Records provided:
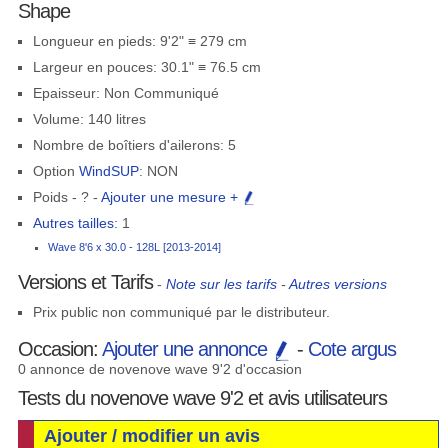
Shape
Longueur en pieds: 9'2" ≡ 279 cm
Largeur en pouces: 30.1" ≡ 76.5 cm
Epaisseur: Non Communiqué
Volume: 140 litres
Nombre de boîtiers d'ailerons: 5
Option
WindSUP
: NON
Poids - ? -
Ajouter une mesure +
Autres tailles:
1
Wave 8'6 x 30.0 - 128L [2013-2014]
Versions et Tarifs
-
Note sur les tarifs
-
Autres versions
Prix public non communiqué par le distributeur.
Occasion:
Ajouter une annonce
-
Cote argus
0 annonce de novenove wave 9'2 d'occasion
Tests du novenove wave 9'2 et avis utilisateurs
Ajouter / modifier un avis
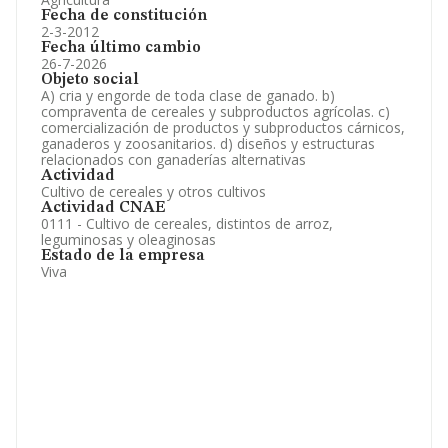
Fecha de constitución
2-3-2012
Fecha último cambio
26-7-2026
Objeto social
A) cria y engorde de toda clase de ganado. b)
compraventa de cereales y subproductos agrícolas. c)
comercialización de productos y subproductos cárnicos,
ganaderos y zoosanitarios. d) diseños y estructuras
relacionados con ganaderías alternativas
Actividad
Cultivo de cereales y otros cultivos
Actividad CNAE
0111 - Cultivo de cereales, distintos de arroz,
leguminosas y oleaginosas
Estado de la empresa
Viva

Goal of the exercise: One number only, please: the count of lines in the data that hold the word "novenove".

Output of the task: 2